Pemerintah memerintahkan Badan Pengelola Investasi (BPI) Danantara untuk membentuk Indonesia Financial Center (IFC) sebagai langkah awal pendirian Kawasan Ekonomi Khusus (KEK) sektor keuangan di Bali.
Langkah ini diambil untuk mendorong pengembangan industri keuangan nasional dan menarik minat investor global melalui skema international financial center.
Perintah tersebut disampaikan oleh Menteri Koordinator Bidang Perekonomian Airlangga Hartarto dalam pertemuan di Jakarta pada Rabu, 29 April 2026.
Chief Executive Officer (CEO) Danantara Rosan Roeslani mengungkapkan bahwa pihaknya juga diminta membentuk badan otoritas dan satuan tugas (satgas) yang akan mendukung proses pendirian IFC.
Rosan menegaskan bahwa badan otoritas dan satgas tersebut akan berada langsung di bawah koordinasi Kementerian Koordinator Bidang Perekonomian.
Pemerintah berkomitmen mempercepat pembentukan struktur kelembagaan guna mendukung realisasi KEK keuangan di Bali dalam waktu dekat.
Menurut Rosan, aturan teknis pembentukan satgas masih dalam tahap pembahasan bersama kementerian terkait.
Rencana pembentukan KEK keuangan di Bali dinilai strategis untuk memperkuat posisi Indonesia dalam peta keuangan regional dan global.

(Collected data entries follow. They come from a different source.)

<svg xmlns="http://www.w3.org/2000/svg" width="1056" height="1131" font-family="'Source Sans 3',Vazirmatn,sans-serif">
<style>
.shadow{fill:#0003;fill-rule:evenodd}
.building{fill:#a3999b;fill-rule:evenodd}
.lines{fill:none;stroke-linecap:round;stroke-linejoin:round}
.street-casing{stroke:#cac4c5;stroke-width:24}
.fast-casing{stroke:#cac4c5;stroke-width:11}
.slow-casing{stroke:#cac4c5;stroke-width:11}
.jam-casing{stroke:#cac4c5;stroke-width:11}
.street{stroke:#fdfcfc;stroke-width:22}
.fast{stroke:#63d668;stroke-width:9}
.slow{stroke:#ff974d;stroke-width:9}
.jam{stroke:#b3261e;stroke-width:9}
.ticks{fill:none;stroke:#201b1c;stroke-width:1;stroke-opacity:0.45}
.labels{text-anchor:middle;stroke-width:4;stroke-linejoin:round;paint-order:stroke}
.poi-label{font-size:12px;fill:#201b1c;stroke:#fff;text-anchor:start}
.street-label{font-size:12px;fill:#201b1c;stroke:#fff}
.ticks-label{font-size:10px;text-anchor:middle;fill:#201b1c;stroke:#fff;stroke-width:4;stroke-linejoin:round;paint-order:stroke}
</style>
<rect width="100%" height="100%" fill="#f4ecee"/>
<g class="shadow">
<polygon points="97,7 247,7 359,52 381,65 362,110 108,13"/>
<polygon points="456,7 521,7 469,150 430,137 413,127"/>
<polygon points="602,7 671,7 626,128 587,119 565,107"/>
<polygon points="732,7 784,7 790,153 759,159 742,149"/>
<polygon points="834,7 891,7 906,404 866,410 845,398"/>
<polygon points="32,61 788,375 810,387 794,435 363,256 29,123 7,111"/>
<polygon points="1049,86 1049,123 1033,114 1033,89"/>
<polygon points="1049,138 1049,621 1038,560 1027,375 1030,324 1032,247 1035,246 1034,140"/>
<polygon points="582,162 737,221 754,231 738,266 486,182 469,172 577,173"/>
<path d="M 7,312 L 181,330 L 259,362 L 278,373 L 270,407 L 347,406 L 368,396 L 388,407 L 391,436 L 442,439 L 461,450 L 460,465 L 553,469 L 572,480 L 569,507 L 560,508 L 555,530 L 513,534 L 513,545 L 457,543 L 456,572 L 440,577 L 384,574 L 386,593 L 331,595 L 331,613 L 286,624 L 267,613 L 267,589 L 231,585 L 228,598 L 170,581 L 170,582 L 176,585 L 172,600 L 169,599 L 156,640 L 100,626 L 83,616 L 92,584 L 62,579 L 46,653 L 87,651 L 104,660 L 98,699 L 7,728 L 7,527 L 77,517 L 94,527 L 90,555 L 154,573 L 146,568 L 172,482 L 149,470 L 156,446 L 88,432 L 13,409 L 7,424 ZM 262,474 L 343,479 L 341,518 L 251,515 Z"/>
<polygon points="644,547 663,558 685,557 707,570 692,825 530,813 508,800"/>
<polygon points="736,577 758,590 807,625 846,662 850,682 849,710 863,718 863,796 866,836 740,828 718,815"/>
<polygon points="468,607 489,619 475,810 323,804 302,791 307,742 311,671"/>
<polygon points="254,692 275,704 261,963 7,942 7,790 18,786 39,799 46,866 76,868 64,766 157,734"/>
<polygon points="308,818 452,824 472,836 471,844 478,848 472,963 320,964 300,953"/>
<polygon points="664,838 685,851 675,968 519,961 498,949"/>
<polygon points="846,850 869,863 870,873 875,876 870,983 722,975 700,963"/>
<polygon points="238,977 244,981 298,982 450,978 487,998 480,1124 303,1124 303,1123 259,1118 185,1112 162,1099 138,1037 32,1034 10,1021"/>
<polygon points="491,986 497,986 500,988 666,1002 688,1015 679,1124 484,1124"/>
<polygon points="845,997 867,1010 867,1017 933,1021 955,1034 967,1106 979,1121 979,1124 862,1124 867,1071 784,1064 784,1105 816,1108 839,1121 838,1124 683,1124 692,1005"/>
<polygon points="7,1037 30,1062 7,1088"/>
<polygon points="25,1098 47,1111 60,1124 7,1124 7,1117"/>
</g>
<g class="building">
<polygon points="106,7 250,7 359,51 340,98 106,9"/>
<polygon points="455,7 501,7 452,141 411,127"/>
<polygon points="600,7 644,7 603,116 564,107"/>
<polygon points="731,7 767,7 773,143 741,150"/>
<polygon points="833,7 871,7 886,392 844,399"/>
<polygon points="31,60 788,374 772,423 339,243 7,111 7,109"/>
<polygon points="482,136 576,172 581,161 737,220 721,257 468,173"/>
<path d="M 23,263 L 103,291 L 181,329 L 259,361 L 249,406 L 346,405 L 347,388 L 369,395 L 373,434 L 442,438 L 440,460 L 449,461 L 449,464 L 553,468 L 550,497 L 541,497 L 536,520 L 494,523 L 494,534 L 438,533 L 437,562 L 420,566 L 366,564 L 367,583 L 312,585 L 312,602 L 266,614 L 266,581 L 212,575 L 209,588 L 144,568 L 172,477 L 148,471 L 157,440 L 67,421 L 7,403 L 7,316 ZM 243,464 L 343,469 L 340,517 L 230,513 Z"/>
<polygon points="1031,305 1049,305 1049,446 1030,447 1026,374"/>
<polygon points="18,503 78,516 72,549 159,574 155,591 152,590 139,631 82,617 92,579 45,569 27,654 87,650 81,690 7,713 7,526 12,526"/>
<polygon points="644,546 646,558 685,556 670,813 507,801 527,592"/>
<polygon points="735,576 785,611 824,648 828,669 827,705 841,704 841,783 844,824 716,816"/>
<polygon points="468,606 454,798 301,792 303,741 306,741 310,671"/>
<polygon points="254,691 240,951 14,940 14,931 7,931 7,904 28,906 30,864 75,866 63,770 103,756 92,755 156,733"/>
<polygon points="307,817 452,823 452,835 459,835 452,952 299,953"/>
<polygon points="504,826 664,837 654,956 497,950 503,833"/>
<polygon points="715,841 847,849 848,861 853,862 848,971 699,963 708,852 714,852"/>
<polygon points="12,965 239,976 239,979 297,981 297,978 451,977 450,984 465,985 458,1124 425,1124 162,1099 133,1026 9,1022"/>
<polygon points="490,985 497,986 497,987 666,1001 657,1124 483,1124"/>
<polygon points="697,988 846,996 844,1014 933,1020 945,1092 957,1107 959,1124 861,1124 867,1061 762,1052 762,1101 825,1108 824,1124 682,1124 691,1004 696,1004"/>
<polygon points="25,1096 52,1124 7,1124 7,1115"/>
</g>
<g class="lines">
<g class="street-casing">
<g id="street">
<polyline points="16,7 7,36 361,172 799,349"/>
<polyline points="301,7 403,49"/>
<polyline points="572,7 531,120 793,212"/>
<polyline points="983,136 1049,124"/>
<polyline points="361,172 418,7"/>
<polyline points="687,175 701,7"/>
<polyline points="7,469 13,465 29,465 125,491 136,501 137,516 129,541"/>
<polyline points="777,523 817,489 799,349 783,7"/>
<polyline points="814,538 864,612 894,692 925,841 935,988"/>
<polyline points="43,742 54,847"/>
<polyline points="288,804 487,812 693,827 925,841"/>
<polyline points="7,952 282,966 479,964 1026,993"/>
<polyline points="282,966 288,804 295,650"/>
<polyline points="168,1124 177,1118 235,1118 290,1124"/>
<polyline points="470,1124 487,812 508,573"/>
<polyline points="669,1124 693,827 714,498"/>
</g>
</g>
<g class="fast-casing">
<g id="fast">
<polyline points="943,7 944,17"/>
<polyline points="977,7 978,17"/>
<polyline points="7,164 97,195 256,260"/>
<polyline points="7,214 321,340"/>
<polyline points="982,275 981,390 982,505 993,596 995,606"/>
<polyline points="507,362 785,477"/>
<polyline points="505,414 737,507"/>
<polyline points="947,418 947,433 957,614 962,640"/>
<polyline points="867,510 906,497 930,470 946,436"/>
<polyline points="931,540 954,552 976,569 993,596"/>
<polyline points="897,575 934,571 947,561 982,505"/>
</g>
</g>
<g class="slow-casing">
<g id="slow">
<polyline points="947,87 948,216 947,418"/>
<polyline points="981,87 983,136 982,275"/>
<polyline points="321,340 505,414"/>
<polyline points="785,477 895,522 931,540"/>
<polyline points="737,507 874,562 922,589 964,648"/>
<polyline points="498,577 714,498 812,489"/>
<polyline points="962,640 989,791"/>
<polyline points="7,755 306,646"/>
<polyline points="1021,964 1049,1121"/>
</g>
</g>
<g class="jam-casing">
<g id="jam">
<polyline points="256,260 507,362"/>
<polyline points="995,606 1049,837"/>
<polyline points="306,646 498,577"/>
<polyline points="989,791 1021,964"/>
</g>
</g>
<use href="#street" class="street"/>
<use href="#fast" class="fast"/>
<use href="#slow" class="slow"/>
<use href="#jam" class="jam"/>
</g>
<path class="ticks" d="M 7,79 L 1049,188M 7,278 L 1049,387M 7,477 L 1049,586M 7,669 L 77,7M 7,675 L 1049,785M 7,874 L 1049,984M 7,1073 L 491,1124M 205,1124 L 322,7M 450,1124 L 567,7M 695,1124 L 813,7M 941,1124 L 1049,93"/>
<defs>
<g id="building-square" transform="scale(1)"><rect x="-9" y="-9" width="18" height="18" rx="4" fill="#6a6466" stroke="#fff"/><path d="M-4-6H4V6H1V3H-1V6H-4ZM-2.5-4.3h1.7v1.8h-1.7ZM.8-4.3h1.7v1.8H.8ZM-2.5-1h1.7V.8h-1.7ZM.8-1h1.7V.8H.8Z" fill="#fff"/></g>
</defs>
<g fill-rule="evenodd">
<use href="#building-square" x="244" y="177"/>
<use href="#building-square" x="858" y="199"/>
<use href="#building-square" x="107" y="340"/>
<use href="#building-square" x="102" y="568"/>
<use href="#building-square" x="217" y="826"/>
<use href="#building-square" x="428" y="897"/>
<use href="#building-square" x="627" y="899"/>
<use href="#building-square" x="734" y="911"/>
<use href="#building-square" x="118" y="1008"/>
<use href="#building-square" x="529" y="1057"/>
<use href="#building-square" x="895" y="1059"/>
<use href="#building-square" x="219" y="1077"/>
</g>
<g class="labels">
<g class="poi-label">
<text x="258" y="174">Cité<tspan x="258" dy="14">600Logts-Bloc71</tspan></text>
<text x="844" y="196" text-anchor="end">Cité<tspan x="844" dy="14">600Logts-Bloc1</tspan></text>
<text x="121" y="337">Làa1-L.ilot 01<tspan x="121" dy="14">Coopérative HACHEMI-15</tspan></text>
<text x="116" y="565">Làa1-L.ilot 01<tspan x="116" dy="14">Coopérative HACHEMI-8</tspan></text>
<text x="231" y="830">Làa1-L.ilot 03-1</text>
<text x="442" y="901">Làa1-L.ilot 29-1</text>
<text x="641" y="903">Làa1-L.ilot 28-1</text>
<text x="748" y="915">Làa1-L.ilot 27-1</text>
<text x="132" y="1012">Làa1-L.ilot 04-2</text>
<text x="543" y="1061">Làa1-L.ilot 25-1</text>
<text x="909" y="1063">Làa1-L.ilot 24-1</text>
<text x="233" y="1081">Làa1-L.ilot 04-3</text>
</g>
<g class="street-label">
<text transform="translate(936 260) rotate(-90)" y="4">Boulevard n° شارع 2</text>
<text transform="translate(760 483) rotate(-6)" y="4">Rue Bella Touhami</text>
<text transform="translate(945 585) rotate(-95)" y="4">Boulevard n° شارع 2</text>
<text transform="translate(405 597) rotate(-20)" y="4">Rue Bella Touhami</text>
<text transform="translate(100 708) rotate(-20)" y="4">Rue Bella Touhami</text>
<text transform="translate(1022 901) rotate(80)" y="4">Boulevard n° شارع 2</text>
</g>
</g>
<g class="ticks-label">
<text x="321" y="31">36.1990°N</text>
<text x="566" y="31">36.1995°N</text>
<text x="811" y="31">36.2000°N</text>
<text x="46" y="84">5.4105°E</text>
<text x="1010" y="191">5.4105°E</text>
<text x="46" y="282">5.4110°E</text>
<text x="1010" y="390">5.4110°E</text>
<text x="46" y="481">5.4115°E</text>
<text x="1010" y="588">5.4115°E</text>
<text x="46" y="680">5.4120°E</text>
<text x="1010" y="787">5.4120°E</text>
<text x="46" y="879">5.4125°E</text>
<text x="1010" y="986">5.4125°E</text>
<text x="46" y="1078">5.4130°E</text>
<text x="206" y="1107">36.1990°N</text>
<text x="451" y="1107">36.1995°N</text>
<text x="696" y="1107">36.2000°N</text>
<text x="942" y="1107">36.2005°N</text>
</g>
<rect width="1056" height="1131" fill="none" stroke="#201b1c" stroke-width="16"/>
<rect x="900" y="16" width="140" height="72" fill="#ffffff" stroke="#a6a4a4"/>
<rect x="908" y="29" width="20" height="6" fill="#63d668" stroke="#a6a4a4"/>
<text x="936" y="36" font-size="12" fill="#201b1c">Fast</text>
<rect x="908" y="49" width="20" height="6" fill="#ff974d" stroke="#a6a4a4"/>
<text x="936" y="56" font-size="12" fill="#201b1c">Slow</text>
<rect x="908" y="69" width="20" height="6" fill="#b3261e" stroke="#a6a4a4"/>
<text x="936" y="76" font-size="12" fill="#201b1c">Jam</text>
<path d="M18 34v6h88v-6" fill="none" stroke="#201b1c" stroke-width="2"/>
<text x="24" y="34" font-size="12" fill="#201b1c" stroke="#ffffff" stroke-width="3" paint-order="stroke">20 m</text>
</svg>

Airlangga Hartarto sebelumnya menyebut pembahasan terus berlangsung serius dengan melibatkan mitra finansial internasional di bawah kerangka international financial center.
Upaya ini diharapkan membuka peluang investasi baru serta memperluas ekosistem jasa keuangan nasional di tahun 2026 dan seterusnya.